Le sondage a été mené du 27 janvier au 1er février et a utilisé un échantillon en ligne de 2304 Canadiens, de différents âges et issus de l’ensemble des provinces.

5 commentaires
  • Nicole Ste-Marie - Abonnée 7 février 2017 09 h 35

    Taxe sur les services on la paie.

    En plus d'augmenter les frais de scolarité ils veulent taxer internet.
    Fascinant que le plus beau pays du monde.
    On augmente le prix du panier d'épicerie,
    on augmente les frais de scolarité,
    on coupe dans l'aide sociale,
    on coupe dans les soins de santé,
    on coupe dans les centres de la petite enfance

    ben oui, c'est vrai on coupe les impôts des cies
    Alors on impose des doubles taxesàla population.

  • Nicole Ste-Marie - Abonnée 7 février 2017 09 h 38

    Comme à la télévision

    On va payer pour visionner de plus en plus de publicités.
    Au début ce sera modéré les publicités et plus le temps passera plus ils auront de l'argent a faire et plus ils ajouteront de publicités, pour en avoir la nausé.

  • Raymond Labelle - Abonné 7 février 2017 13 h 42

    Le principe de la taxation à la consommation...

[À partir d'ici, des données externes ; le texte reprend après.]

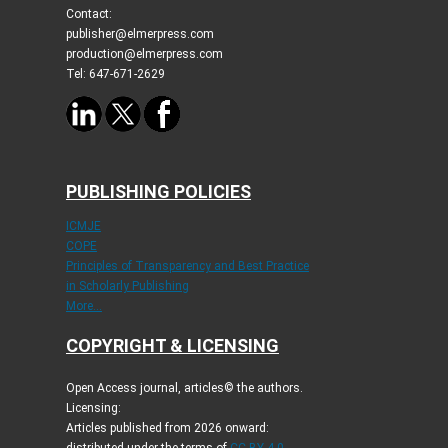
Contact:
publisher@elmerpress.com
production@elmerpress.com
Tel: 647-671-2629
PUBLISHING POLICIES
ICMJE
COPE
Principles of Transparency and Best Practice
in Scholarly Publishing
More...
COPYRIGHT & LICENSING
Open Access journal, articles© the authors.
Licensing:
Articles published from 2026 onward:
distributed under the terms of
CC-BY 4.0
.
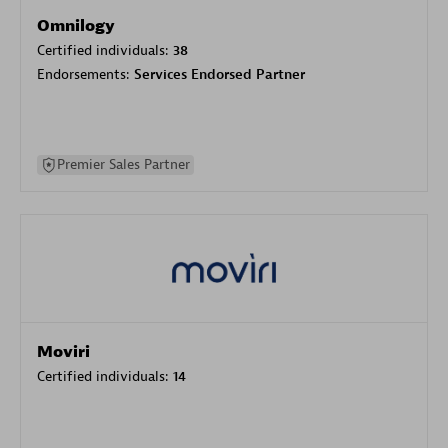
Omnilogy
Certified individuals:
38
Endorsements:
Services Endorsed Partner
Premier Sales Partner
Moviri
Certified individuals:
14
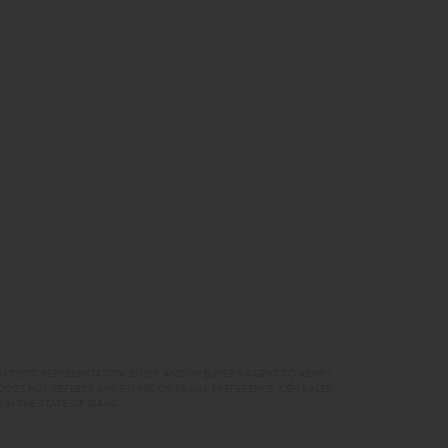
RTISTIC REPRESENTATION. BUYER AND/OR BUYER’S AGENT TO VERIFY
DOES NOT REFLECT ANY ETHNIC OR RACIAL PREFERENCE. CBH SALES
 IN THE STATE OF IDAHO.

    ...taxer là où la fourniture est consommée.

    En ne payant pas de taxe en acquérant une fourniture pour consommation au Canada par Internet, la fourniture par Internet a un avantage concurrentiel injuste contre le fournisseur qui fournit par un autre moyen.

    Par ailleurs, voici un autre exemple de l'abus des sondages. Est-ce qu'on explique vraiment les enjeux sur cette question aux sondés? Les gens qui ont un avis ont-ils été bien documentés et avaient-ils bien réfléchi à la question quand le téléphone a sonné à l'heure du souper?

    Et puis demander aux gens, sans aucune explication sur les tenants et aboutissants de la question: "voulez-vous payer une taxe?" est assez ridicule. On devine que beaucoup répondront non. Et alors?

    Et enfin, même si une majorité ne veut pas payer une telle taxe, si cette majorité a tort, elle a tort. Il faut gouverner selon la vérité, pas les sondages.

  • Serge Lamarche - Abonné 7 février 2017 14 h 31

    étrange article

    Il semble que cet article montre que peu de gens appuient ces taxes. 19% d'appui en C.-B. n'est pas fort. En Colombie-Britannique, on a même rejeté la TVH il n'y a pas longtemps, alors. Il n'y a pas d'appui pour une taxe internet.

  • Daniel Bérubé - Inscrit 7 février 2017 16 h 46

    Une taxe devrait être accessible,

    et devrait exister, celle des achats en ligne à l'extérieur du Canada. Nous parlons ici de taxe à la consommation, donc que le produit vienne de chez le voisin ou de la Chine, si c'est classé un produit de consommation, peut importe sa provenance, il se devrait d'être taxé.